30 May, 2017 by katelaity
We drove a long for some time until the bustle of the port city gave way to more sedate lanes. Our carter, Terry, promised that we would have good lodging not far from our collector so we pulled up at a charming little residence that he said catered mostly to sporting men. He ordered the stable hands around with such imperiousness that I immediately rejiggered my ideas about the social standing of carters in this land.
Our belongings squared away with such efficiency we were happy to be taken on to the home of the mysterious Mither Wishart nearby. I was immediately disappointed for it looked like many of the other houses we had seen nearby, a small neat home of considerable age but scrupulous upkeep. Venerable rather than ancient then, but entirely too respectable for the home of a woman who collected oddities.
Ushered into the tidy interior while our carter waited outside—he was quite willing to be placated with some home brewed ale from the lady hostess—I felt a vague sense of disappointment. I had truly expected some kind of exoticism. Perhaps Dr Rae’s adventurer’s home had raised my expectations a little too high.
Mither Wishart herself was as homey a woman as you could imagine. A woman of some considerable age, but so pink-cheeked and lively that she wore the years lightly.
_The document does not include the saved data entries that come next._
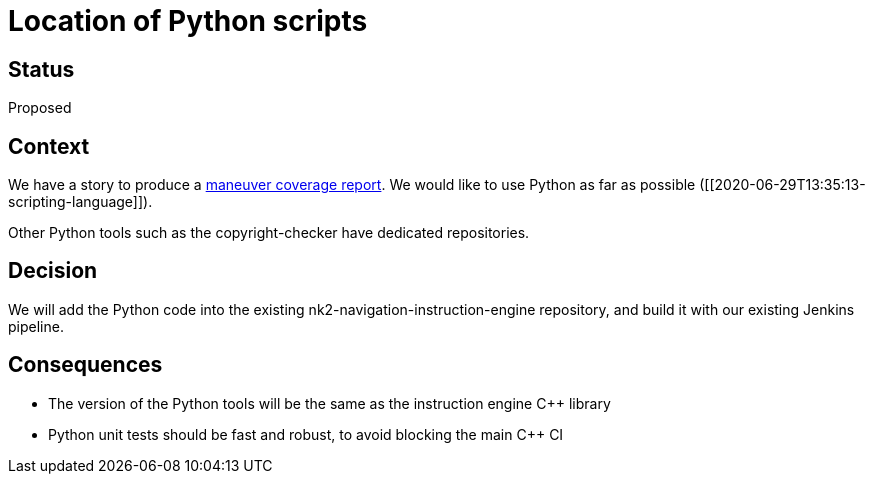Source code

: // Copyright (C) 2018 TomTom NV. All rights reserved.
//
// This software is the proprietary copyright of TomTom NV and its subsidiaries and may be
// used for internal evaluation purposes or commercial use strictly subject to separate
// license agreement between you and TomTom NV. If you are the licensee, you are only permitted
// to use this software in accordance with the terms of your license agreement. If you are
// not the licensee, you are not authorized to use this software in any manner and should
// immediately return or destroy it.

= Location of Python scripts

== Status

Proposed

== Context

We have a story to produce a https://jira.tomtomgroup.com/browse/NAV-18163[maneuver coverage report].  We would like to use Python as far as possible ([[2020-06-29T13:35:13-scripting-language]]).

Other Python tools such as the copyright-checker have dedicated repositories.

== Decision

We will add the Python code into the existing nk2-navigation-instruction-engine repository, and build it with our existing Jenkins pipeline.

== Consequences

* The version of the Python tools will be the same as the instruction engine C++ library
* Python unit tests should be fast and robust, to avoid blocking the main C++ CI
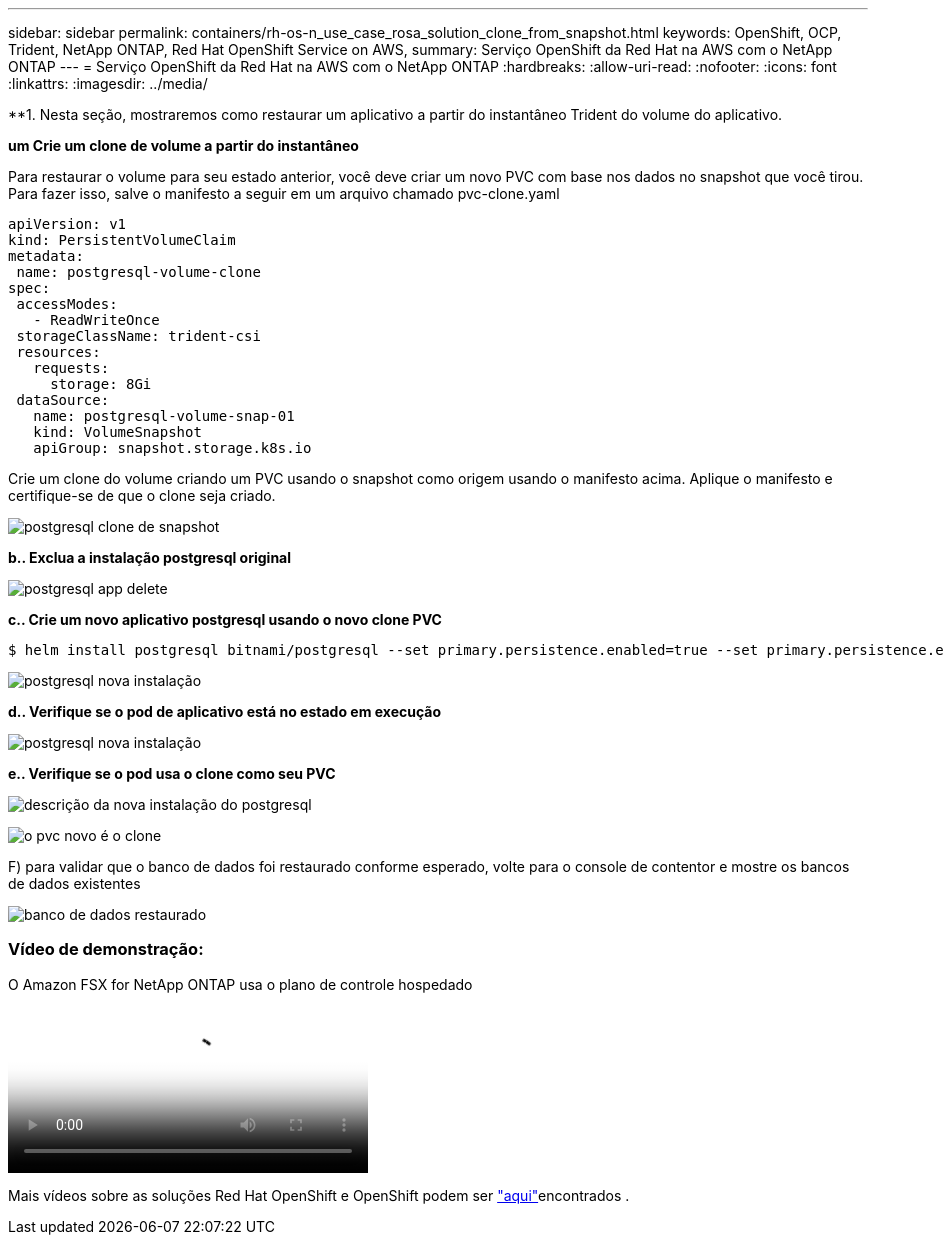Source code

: ---
sidebar: sidebar 
permalink: containers/rh-os-n_use_case_rosa_solution_clone_from_snapshot.html 
keywords: OpenShift, OCP, Trident, NetApp ONTAP, Red Hat OpenShift Service on AWS, 
summary: Serviço OpenShift da Red Hat na AWS com o NetApp ONTAP 
---
= Serviço OpenShift da Red Hat na AWS com o NetApp ONTAP
:hardbreaks:
:allow-uri-read: 
:nofooter: 
:icons: font
:linkattrs: 
:imagesdir: ../media/


[role="lead"]
**1. Nesta seção, mostraremos como restaurar um aplicativo a partir do instantâneo Trident do volume do aplicativo.

**um Crie um clone de volume a partir do instantâneo**

Para restaurar o volume para seu estado anterior, você deve criar um novo PVC com base nos dados no snapshot que você tirou. Para fazer isso, salve o manifesto a seguir em um arquivo chamado pvc-clone.yaml

[source]
----
apiVersion: v1
kind: PersistentVolumeClaim
metadata:
 name: postgresql-volume-clone
spec:
 accessModes:
   - ReadWriteOnce
 storageClassName: trident-csi
 resources:
   requests:
     storage: 8Gi
 dataSource:
   name: postgresql-volume-snap-01
   kind: VolumeSnapshot
   apiGroup: snapshot.storage.k8s.io
----
Crie um clone do volume criando um PVC usando o snapshot como origem usando o manifesto acima. Aplique o manifesto e certifique-se de que o clone seja criado.

image:redhat_openshift_container_rosa_image24.png["postgresql clone de snapshot"]

**b.. Exclua a instalação postgresql original**

image:redhat_openshift_container_rosa_image25.png["postgresql app delete"]

**c.. Crie um novo aplicativo postgresql usando o novo clone PVC**

[source]
----
$ helm install postgresql bitnami/postgresql --set primary.persistence.enabled=true --set primary.persistence.existingClaim=postgresql-volume-clone -n postgresql
----
image:redhat_openshift_container_rosa_image26.png["postgresql nova instalação"]

**d.. Verifique se o pod de aplicativo está no estado em execução**

image:redhat_openshift_container_rosa_image27.png["postgresql nova instalação"]

**e.. Verifique se o pod usa o clone como seu PVC**

image:redhat_openshift_container_rosa_image28.png["descrição da nova instalação do postgresql"]

image:redhat_openshift_container_rosa_image29.png["o pvc novo é o clone"]

F) para validar que o banco de dados foi restaurado conforme esperado, volte para o console de contentor e mostre os bancos de dados existentes

image:redhat_openshift_container_rosa_image30.png["banco de dados restaurado"]



=== Vídeo de demonstração:

.O Amazon FSX for NetApp ONTAP usa o plano de controle hospedado
video::213061d2-53e6-4762-a68f-b21401519023[panopto,width=360]
Mais vídeos sobre as soluções Red Hat OpenShift e OpenShift podem ser link:https://docs.netapp.com/us-en/netapp-solutions/containers/rh-os-n_videos_and_demos.html["aqui"]encontrados .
Short and stout she was but quick on her feet, fussing around us as we were ushered into the ‘parlour’ as she called it. Tea was brought which included any number of delicious looking cakes and shortbread (by far my favourite culinary delight in this rough land, though I had yet to taste the legendary haggis), so I was quite content to listen to her ramblings while I refreshed myself. The old dear was bound to have something entertaining to tell us, and if not, there was cake.
While Tansy quizzed her about the nuances of some strange Scottish term I glanced around the parlour. It was rather pleasant to be in a charmingly feminine room of this sort. Though I much preferred the comfort of my club on the whole with its smooth leather and ancient wood, the experience of a room like this reminded one of the genteel nature of the weaker sex. Everything was soft and pretty. And the cakes were delicious.
‘Elf shot?’ Tansy said with surprise, drawing my attention over to their conversation once more. ‘Do you mean enchanted?’
Mither Wishart shook her head and laughed. ‘Not at all. While the name might sound fanciful it’s just another way of describing the illnesses we know to pass without visibility to the naked eye, as Mr Leeuwenhoek demonstrated so long ago.’
‘But they kept the arrows?’ Tansy looked perplexed, which was not surprising.
‘Not arrows, arrowheads,’ Mither Wishart explained, rising from her seat to fetch an item from her shelves. ‘Look, here is how they kept them. See? Encased in silver and worn on a chain about the neck.’ We both leaned over the table too look more closely at the item she produced. It was a tiny stone arrow clasped in silver. The shape rather reminded me of a heart.
‘And what’s this on the back?’ Tansy asked. The markings were rather like mason marks—abstract lines and angles. ‘Are they runes of some kind?’
‘It’s impossible to know,’ she said with a sigh. ‘They were passed down through families for generations, valued as protective but against what may well have changed. We know the term elf-shot from rhymes that probably went along with them, but my grandmother—who wore it every day—said only that it kept her safe from the shivers.’
My glance strayed to the shelf from which she’d plucked the charm. I could feel my eyes widen. I had mistakenly assumed the shelves to mostly hold knickknacks and pottery like most ladies’ shelves did, but now that I peered closely the truth was rather stranger.